We’re getting older, and it’s going to continue. I recently heard it estimated that, on average, a child born today can expect to live four hours longer than a child who was born yesterday. Someone who celebrates their 65th birthday today can expect to live two hours longer than someone who did so yesterday. Improvements in medical science and public health measures mean that most of us can reasonably look forward to our 80th birthdays, and many of us to our 90th or even 100ths. Our life expectancy at birth is easily double that of our medieval forebears. All of that is, of course, good news. As Tim Minchin puts it: “Twice as long to live this life of mine; twice as long to love this wife of mine.”
But this wonderful fact, that we get to spend more time on the Earth with the people we love, brings with it serious complications. One is financial: our working population has to support ever more state pensions with its taxes, as the retired population grows larger. But another is medical. Staying alive does not, necessarily, mean that we stay healthy.
There are over 800,000 people living with dementia in the UK, and that figure is expected to rise to over a million within the next decade. Worldwide, the projected growth is even more dramatic: there are believed to be 35 million sufferers now, and there will probably be 70 million by 2020. There is something uniquely terrifying – for me, at least – about dementia, and all brain injury and illness: the idea of losing my being, my self, is horrible and unsettling in a way that no other disease can be.
All this explains why we get so excited about possible breakthroughs in the search for treatments for Alzheimer’s disease, the most common cause of dementia.

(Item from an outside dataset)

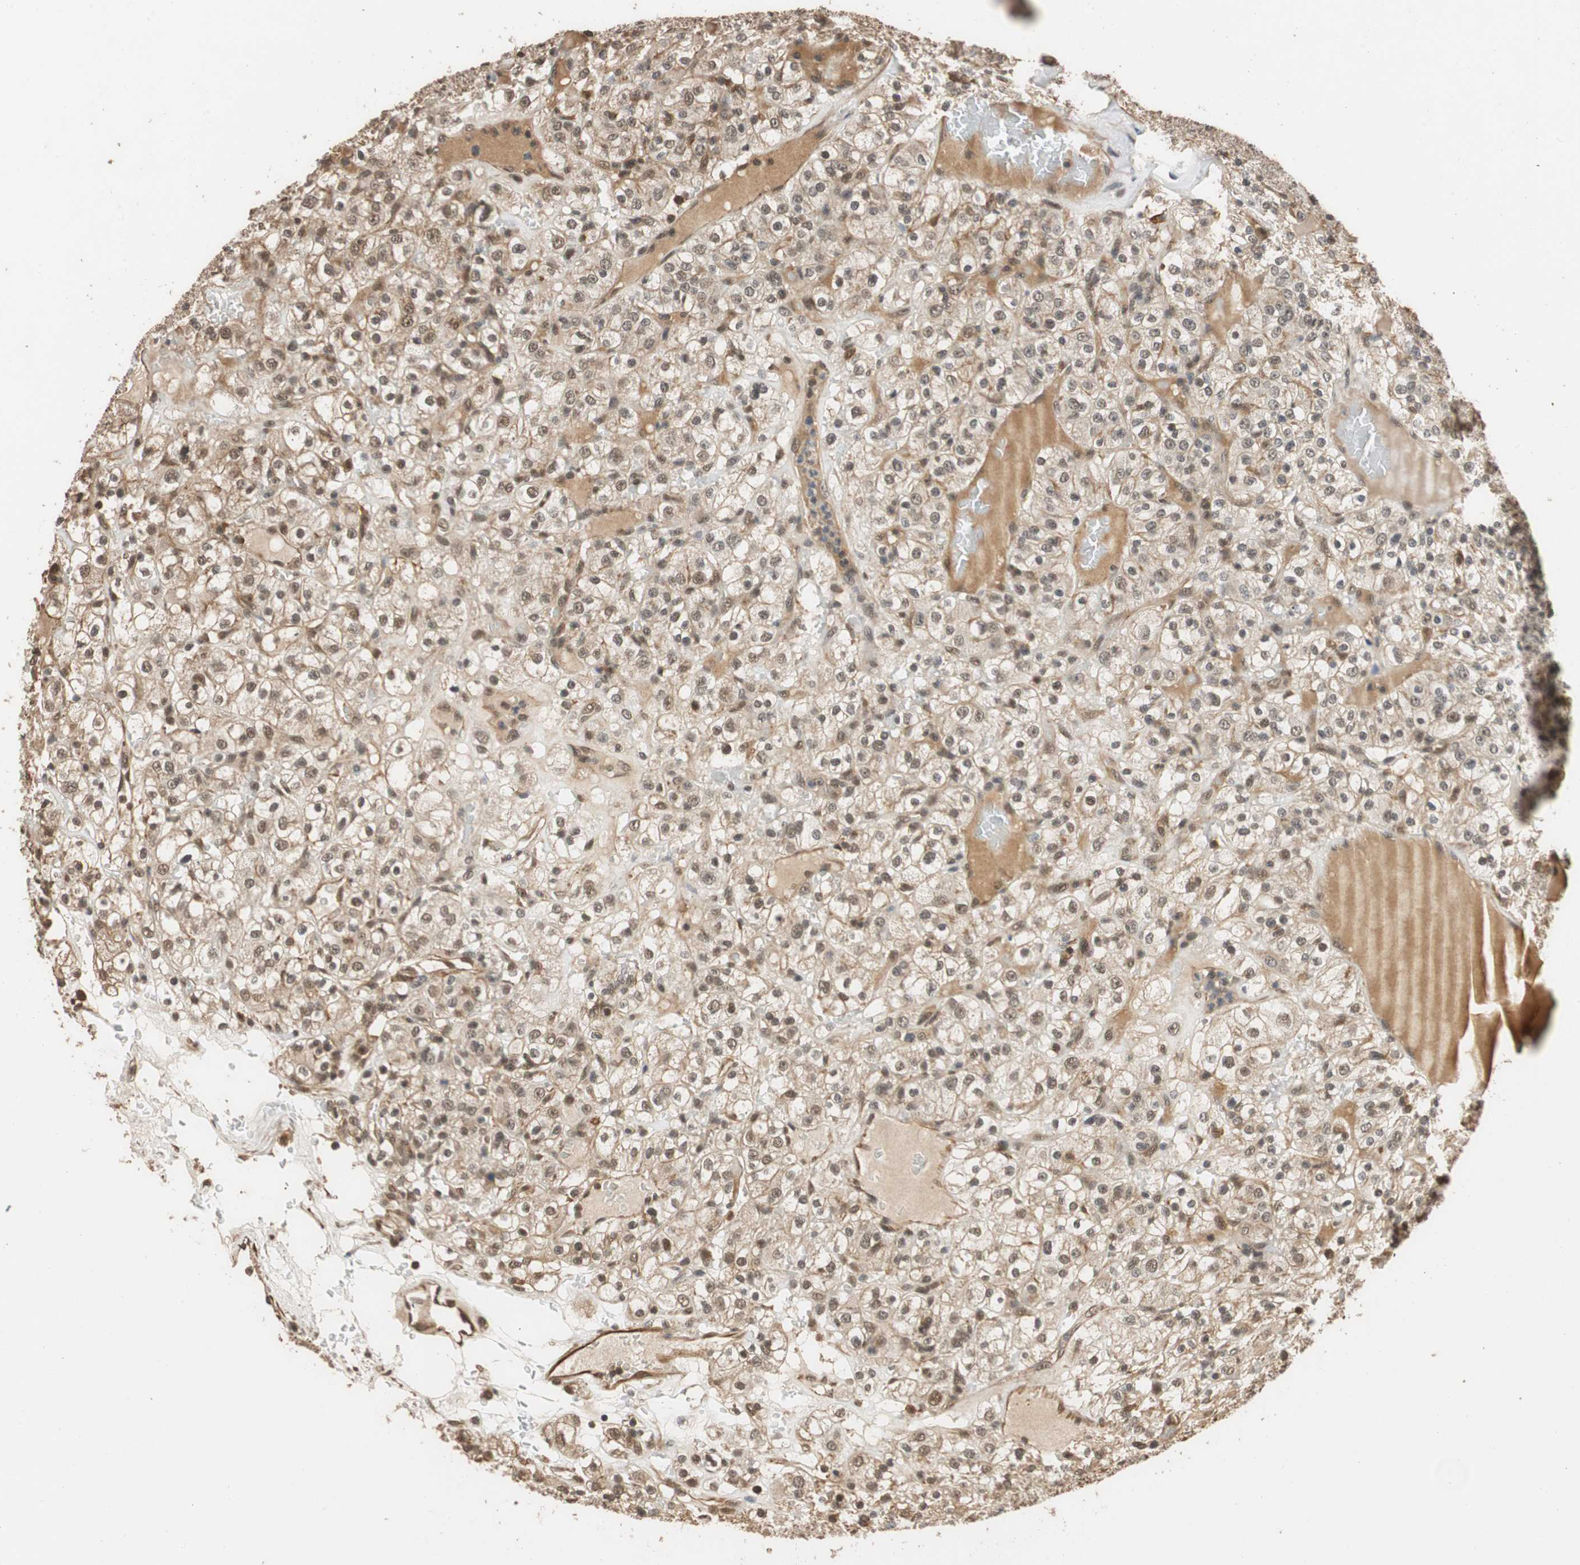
{"staining": {"intensity": "moderate", "quantity": ">75%", "location": "cytoplasmic/membranous,nuclear"}, "tissue": "renal cancer", "cell_type": "Tumor cells", "image_type": "cancer", "snomed": [{"axis": "morphology", "description": "Normal tissue, NOS"}, {"axis": "morphology", "description": "Adenocarcinoma, NOS"}, {"axis": "topography", "description": "Kidney"}], "caption": "Immunohistochemistry (IHC) (DAB (3,3'-diaminobenzidine)) staining of adenocarcinoma (renal) exhibits moderate cytoplasmic/membranous and nuclear protein expression in approximately >75% of tumor cells.", "gene": "CDC5L", "patient": {"sex": "female", "age": 72}}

Yesterday it was widely reported that there had been a “turning point” in the research: a drug which seems to work at preventing the buildup of the harmful misshapen proteins in prion disease, a different but related condition.
As always, it’s important to stress the provisional, early nature of the study. The research was on mice; it’s a long, tortuous journey from there to preliminary human trials, let alone a licensed treatment. Also, the drug would be likely to have profound side effects, and while it’s promising that it seems to work on prion disease, that does not mean that it will also work on Alzheimer’s patients. It is a “turning point” in that it may open up a new and exciting avenue of investigation, but by even the most optimistic estimates, we won’t see a drug being used on patients for a decade or more, if we ever do.
Which is why, however promising new medical treatments may be, the main short- and medium-term policy focus for dealing with dementia needs to be about support and care, not cure. Around 670,000 people in the UK are caring for someone with dementia; it is exhausting and frequently thankless work. And it can be fantastically expensive: a 2007 Dementia UK report put the cost, to carers and to the NHS, of looking after someone with severe dementia at over £28,000 a year. If the person goes into a care home, it rises to over £31,000. The condition is often undiagnosed, leaving people and families in confusion. And, of course, living with dementia is frightening, and frequently lonely, and the people who live with it are often stigmatised. Whatever happens in the coming decades as regards the medical science, Britain – and the world – has a huge task making life better for sufferers and carers alike.
It’s nice, therefore, to be able to report that the British Government has taken an important step towards putting the dementia issue on the international map. The UK holds the presidency of the G8 this year, and in December David Cameron and Jeremy Hunt, the Health Secretary, are hosting a summit on dementia, with all the health ministers of the G8 nations in attendance. I attended one of the workshops last month, along with various interested parties – doctors, charity workers, relatives of sufferers – and it was pleasing that while, of course, the importance of supporting biomedical research was made clear, it was also understood that it can only be part of the story. Helping make life more bearable for people with dementia, and for their families, is an equally – if not more – pressing goal.
Whether the discussion will lead anywhere, and whether the Government will push through any of the summit’s eventual recommendations, remains to be seen. But as exciting as the drug trials might be, they are at best a long-term solution to an immediate and growing problem. For sufferers and families now, who might lack the money, time and education to deal with a diagnosis, the real light at the end of the tunnel is not a cure, but better support. At the G8 summit, and afterwards, Hunt and Cameron have a chance to do something they can really be proud of.